Would you reproduce the data below exactly, please, leaving out its images?

**Given data**

# # # # #

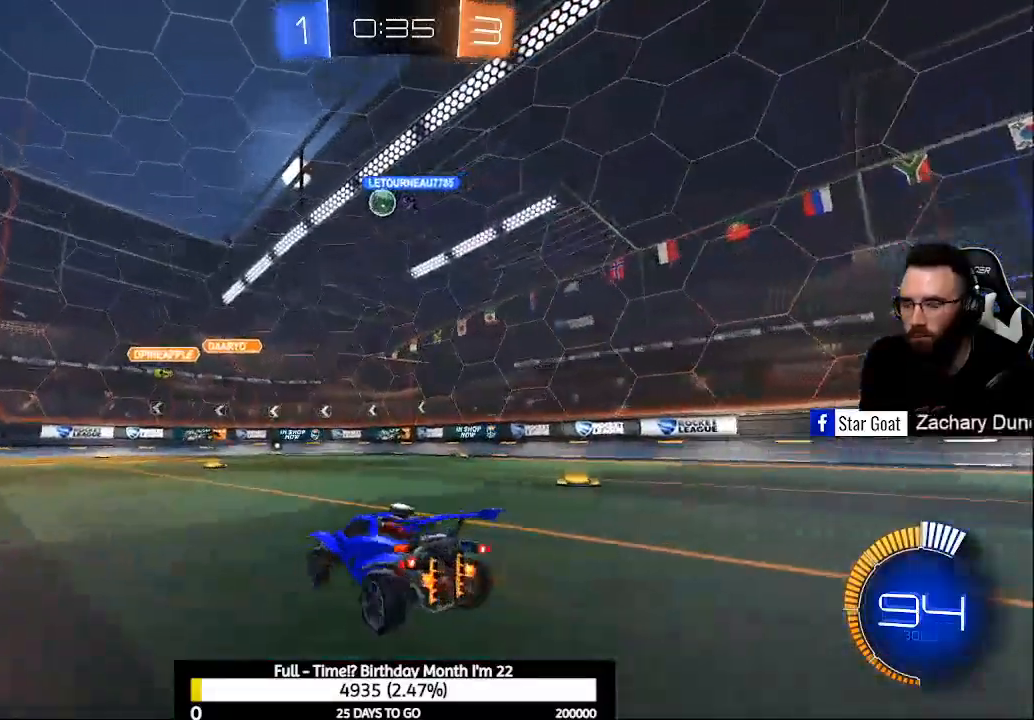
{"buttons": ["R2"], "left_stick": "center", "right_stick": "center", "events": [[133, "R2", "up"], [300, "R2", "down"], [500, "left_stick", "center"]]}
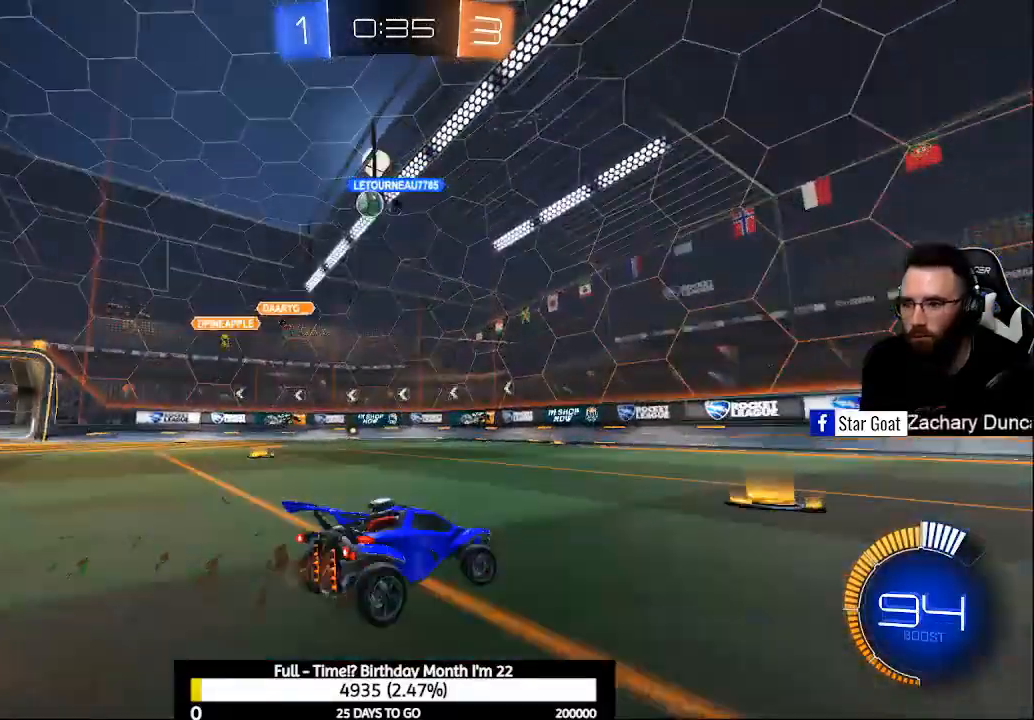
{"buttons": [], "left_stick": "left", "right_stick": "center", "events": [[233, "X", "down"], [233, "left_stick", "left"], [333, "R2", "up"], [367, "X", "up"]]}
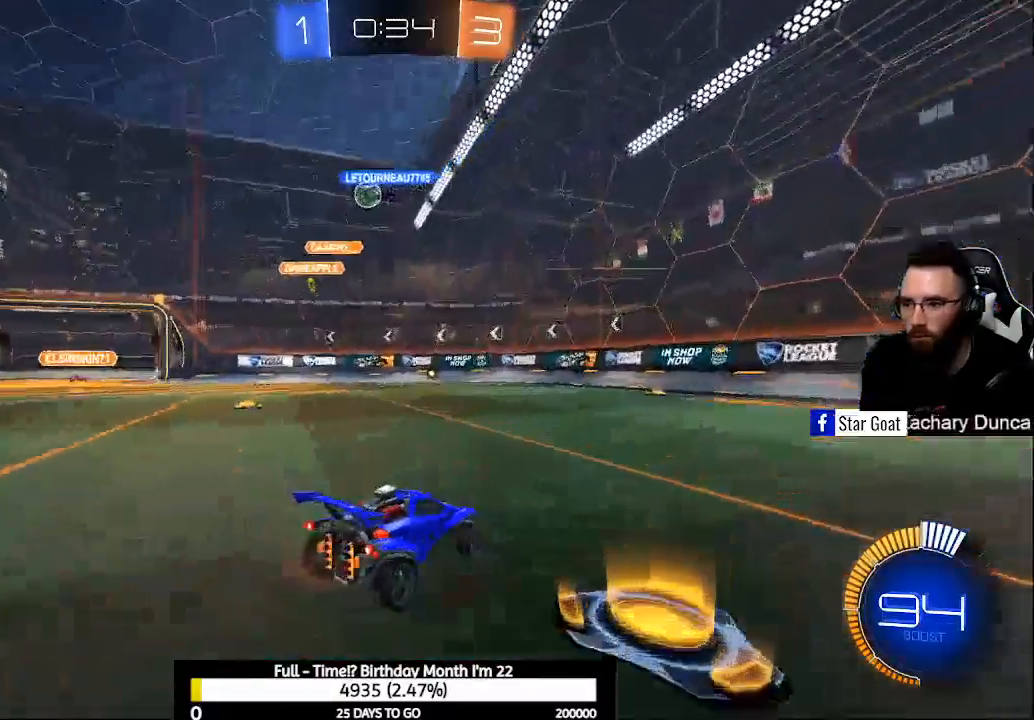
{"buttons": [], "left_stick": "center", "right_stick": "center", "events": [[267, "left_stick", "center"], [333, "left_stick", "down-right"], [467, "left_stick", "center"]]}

# # # # #

**Solution to this problem**
{"buttons": ["R2"], "left_stick": "center", "right_stick": "center", "events": [[133, "R2", "up"], [300, "R2", "down"], [500, "left_stick", "center"]]}
{"buttons": [], "left_stick": "left", "right_stick": "center", "events": [[233, "X", "down"], [233, "left_stick", "left"], [333, "R2", "up"], [367, "X", "up"]]}
{"buttons": [], "left_stick": "center", "right_stick": "center", "events": [[267, "left_stick", "center"], [333, "left_stick", "down-right"], [467, "left_stick", "center"]]}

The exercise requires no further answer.